Brief
From the passage on penal substitution below, output everything from "The testimony of" down to "of them said.", word for word.

Some have argued that penal substitution is a recent development in church history. For example, I recently heard the argument that John Calvin popularized the doctrine (1509-1564). What gives me pause is the argument that Calvin was responsible for popularizing a view on the cross of Christ that previously was not widely held. That’s not accurate. The idea that Christ died in our place and received the penalty for our sin existed long before Calvin.

Penal substitution is not new

Michael J. Vlach points out the seriousness of this claim. If Christian leaders hold a similar position on the timeline of this teaching “are correct, those who believe in penal substitutionary atonement are adopting a doctrine that is relatively new, and by implication, something foreign to the church of the first thousand years.”

Vlach continues, “While Protestant Christians have often emphasized that the Bible, not church history, is their authority, they have usually held that new doctrines should be scrutinized. They also believe that Christians should be skeptical of holding positions not believed or addressed in the early church.” And so he asks, “Is penal substitutionary atonement one of those novel views? Is it true that many believe a doctrine of the atonement that began with the Protestant Reformation? (Vlach, TMSJl 20/2 [Fall 2009], 200)”

These questions, given their implications, demand answers. Thankfully, efforts have been made to provide them, and with such help, the following are some pieces of evidence, from both primary and secondary sources, that show that many elements of what we know as penal substitutionary atonement have existed since the early church.

The testimony of the early church

Some readers will recognize these names and the references from other sources. Repeating them here in one sense seems redundant. But they go unnoticed, and so it is helpful to repeat them here. they bear repeating.

Before reading what follows, it is worth noting that the writings on penal substitution in this era of church history were by no means prolific. Yet one author explained, “If a writer makes a passing, but nonetheless explicit reference to the doctrine of penal substitution in a work largely devoted to another subject, this probably indicates that penal substitution was both widely understood and fairly uncontroversial among his contemporaries (Pierced for our Transgressions, 163).” Let us now read carefully and thoughtfully what some of them said.

Clement of Rome (c. 35-99)

“Love knows nothing of division, love does not foment rebellion, love does everything in harmony; in love all the elect of God are made perfect; without love nothing is pleasing to God. In love the Master received us; because of the love he had towards us, our Lord Jesus Christ gave his blood for us in accord with the will of God: his flesh for the sake of our flesh, his life for our lives.”

Justin Martyr (c. 100-165)

“For the whole human race will be found to be under a curse. For it is written in the law of Moses, ‘Cursed is every one that continueth not in all things that are written in the book of the law to do them.’ And no one has accurately done all, nor will you venture to deny this; but some more and some less than others have observed the ordinances enjoined. But if those who are under this law appear to be under a curse for not having observed all the requirements, how much more shall all the nations appear to be under a curse who practice idolatry, who seduce youths, and commit other crimes?

Information supplied

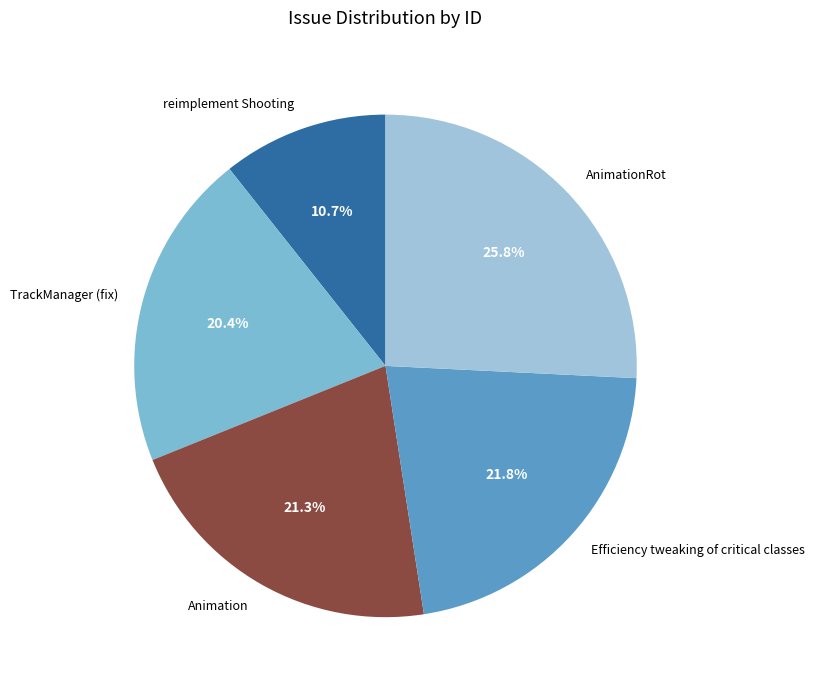

What is the ratio of the value at AnimationRot to the value at TrackManager (fix)?

1.3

Response to this task
The testimony of the early church

Some readers will recognize these names and the references from other sources. Repeating them here in one sense seems redundant. But they go unnoticed, and so it is helpful to repeat them here. they bear repeating.

Before reading what follows, it is worth noting that the writings on penal substitution in this era of church history were by no means prolific. Yet one author explained, “If a writer makes a passing, but nonetheless explicit reference to the doctrine of penal substitution in a work largely devoted to another subject, this probably indicates that penal substitution was both widely understood and fairly uncontroversial among his contemporaries (Pierced for our Transgressions, 163).” Let us now read carefully and thoughtfully what some of them said.